### Given exercise 1:
Reproduce everything in the collision problem from "Two cars of" down through "after the collision?".
— Begin Excerpted passage —
Question

Two cars of the same mass collide at an intersection. Just before the collision, one car is traveling east at 80.0 km/h and the other car is traveling south at 60.0 km/h. If the collision is completely inelastic, so the two cars move as one object after the collision, what is the speed of the cars immediately after the collision?

Answer 1

Answer:

$v_{f}=70\frac{km}{h}$

Explanation:

In a completely inelastic collision the momentum P is conserved, so can be expressed as:

$P_{f}-P_{i}=0$

As P is defined as: $P=m.v$

Replacing:

$m_{1}.v_{1f}+m_{2}.v_{2f}=m_{1}.v_{1i}+m_{2}.v_{2i}$ (Eq. 1)

As the problem says that the two cars have the same mass:

$m_{1}=m_{2}=m$

And in a completely inelastic collision the velocities after the collision are equal, so:

$v_{1f}=v_{2f}=v_{f}$

So replacing in Eq. 1:

$m.v_{f}+m.v_{f}=m.v_{1i}+m.v_{2i}$

$2m.v_{f}=m.(v_{1i}+v_{2i})$

Solving for $v_{f}$:

$v_{f}=\frac{(v_{1i}+v_{2i})}{2}$

And replacing the values for the velocity:

$v_{f}=\frac{(80.0\frac{km}{h}+60.0\frac{km}{h})}{2}$

$v_{f}=70\frac{km}{h}$
— End Excerpted passage —
### Given exercise 2:
Give everything in the rows from the line containing "scientific name: Carlina vulgaris" down through the last line of the rows as a Markdown table with the columns Number and Line, one numbered line per table row and blank lines left out.
— Begin Stored records —
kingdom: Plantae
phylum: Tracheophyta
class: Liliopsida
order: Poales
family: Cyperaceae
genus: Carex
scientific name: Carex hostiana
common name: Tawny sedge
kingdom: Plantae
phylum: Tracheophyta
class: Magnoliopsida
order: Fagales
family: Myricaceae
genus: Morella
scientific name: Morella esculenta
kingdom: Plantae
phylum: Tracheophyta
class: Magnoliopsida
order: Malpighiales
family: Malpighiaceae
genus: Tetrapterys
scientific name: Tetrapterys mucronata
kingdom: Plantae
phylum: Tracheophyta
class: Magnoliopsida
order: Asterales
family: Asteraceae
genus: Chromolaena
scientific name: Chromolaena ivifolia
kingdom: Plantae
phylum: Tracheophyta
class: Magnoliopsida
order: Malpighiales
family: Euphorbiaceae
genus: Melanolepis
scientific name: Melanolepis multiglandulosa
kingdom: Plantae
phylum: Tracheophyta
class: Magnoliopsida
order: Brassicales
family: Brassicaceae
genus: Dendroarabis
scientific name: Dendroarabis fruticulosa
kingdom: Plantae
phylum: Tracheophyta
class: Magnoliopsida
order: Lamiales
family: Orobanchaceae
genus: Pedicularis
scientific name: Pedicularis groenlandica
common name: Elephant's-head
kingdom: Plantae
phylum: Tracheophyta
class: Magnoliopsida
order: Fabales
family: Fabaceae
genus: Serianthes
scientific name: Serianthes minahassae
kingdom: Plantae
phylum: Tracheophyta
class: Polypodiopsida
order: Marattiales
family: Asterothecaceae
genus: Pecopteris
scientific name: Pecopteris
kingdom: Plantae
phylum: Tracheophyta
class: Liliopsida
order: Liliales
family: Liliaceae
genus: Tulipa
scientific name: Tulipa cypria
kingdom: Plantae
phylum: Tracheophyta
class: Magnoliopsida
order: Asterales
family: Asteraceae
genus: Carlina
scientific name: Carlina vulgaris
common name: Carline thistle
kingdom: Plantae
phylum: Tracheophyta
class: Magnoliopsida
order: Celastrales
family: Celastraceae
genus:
— End Stored records —
### Task answer 1:
Two cars of the same mass collide at an intersection. Just before the collision, one car is traveling east at 80.0 km/h and the other car is traveling south at 60.0 km/h. If the collision is completely inelastic, so the two cars move as one object after the collision, what is the speed of the cars immediately after the collision?

### Task answer 2:
| Number | Line |
|---|---|
| 1 | scientific name: Carlina vulgaris |
| 2 | common name: Carline thistle |
| 3 | kingdom: Plantae |
| 4 | phylum: Tracheophyta |
| 5 | class: Magnoliopsida |
| 6 | order: Celastrales |
| 7 | family: Celastraceae |
| 8 | genus: |